14 julho 2011

O acidente

O trem partiu devagar, trilhando aos solavancos, como todos os dias. Aumentou vagarozamente a velocidade e de repente bateu. Bateu também a cebeça, a mulher quase voou pela janela e foi levada às pressas para o hospital. Que trajédia, que horror!
O SAMU sequer havia resgatado todas as vítimas e o partido da oposição já estava de manifestação marcada, reafirmando as verdades de sempre: "Esses trens velhos e superlotados. Essa passagem é cara. Esses políticos roubam mais do que a gente. Isso não é justo!"
As ainda vítimas continuavam presas no trem, mas o jornal do Blasfema entrou no ar, anunciando os possíveis dois mil feridos. Falou também da mulher voadora, cuja cabeça, o encéfalo, o crânio e ainda a região cefálica foram todos atingidos, multilados,  massacrados, num ato de carnificina e irresponsabillidade social.
Já a Compania Promíscula de Trens Metropolitanos emitiu uma nota dizendo que está apurando as causas do acidente.
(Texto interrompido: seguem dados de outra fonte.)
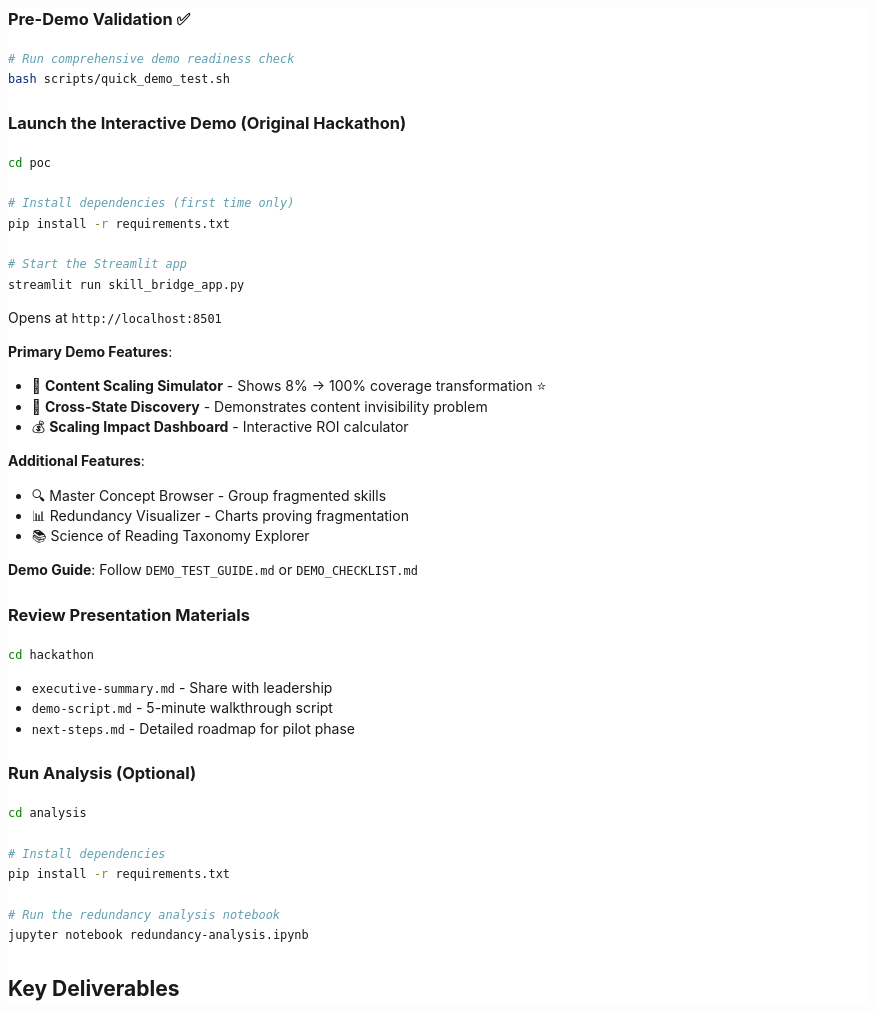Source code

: ### Pre-Demo Validation ✅

```bash
# Run comprehensive demo readiness check
bash scripts/quick_demo_test.sh
```

### Launch the Interactive Demo (Original Hackathon)

```bash
cd poc

# Install dependencies (first time only)
pip install -r requirements.txt

# Start the Streamlit app
streamlit run skill_bridge_app.py
```

Opens at `http://localhost:8501`

**Primary Demo Features**:
- 🎯 **Content Scaling Simulator** - Shows 8% → 100% coverage transformation ⭐
- 🔎 **Cross-State Discovery** - Demonstrates content invisibility problem
- 💰 **Scaling Impact Dashboard** - Interactive ROI calculator

**Additional Features**:
- 🔍 Master Concept Browser - Group fragmented skills
- 📊 Redundancy Visualizer - Charts proving fragmentation
- 📚 Science of Reading Taxonomy Explorer

**Demo Guide**: Follow `DEMO_TEST_GUIDE.md` or `DEMO_CHECKLIST.md`

### Review Presentation Materials

```bash
cd hackathon
```

- `executive-summary.md` - Share with leadership
- `demo-script.md` - 5-minute walkthrough script
- `next-steps.md` - Detailed roadmap for pilot phase

### Run Analysis (Optional)

```bash
cd analysis

# Install dependencies
pip install -r requirements.txt

# Run the redundancy analysis notebook
jupyter notebook redundancy-analysis.ipynb
```

## Key Deliverables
Afirmou ainda que houve apenas alguns feridos levemente. 
O partido governista, por sua vez, preferiu não dar declarações até que sejam apuradas as reais causas do acidente, mas num pronunciamento ao vivo no horário nobre da TV o governador colocou a público que amanhnã mesmo será inaugurada a nova estação faraônica de metrô ao lado do rio Lixeiros, convidando a toda a população de alta renda para a cerimônia de abertura. 
Eu, contudo, não tenho nada a dizer, pois ainda estou aqui, na estação Barra Imunda, me apertando há dez minutos para subir a escada, depois de sair de um trem ordinário, no qual ninguém voou ou bateu a caebça.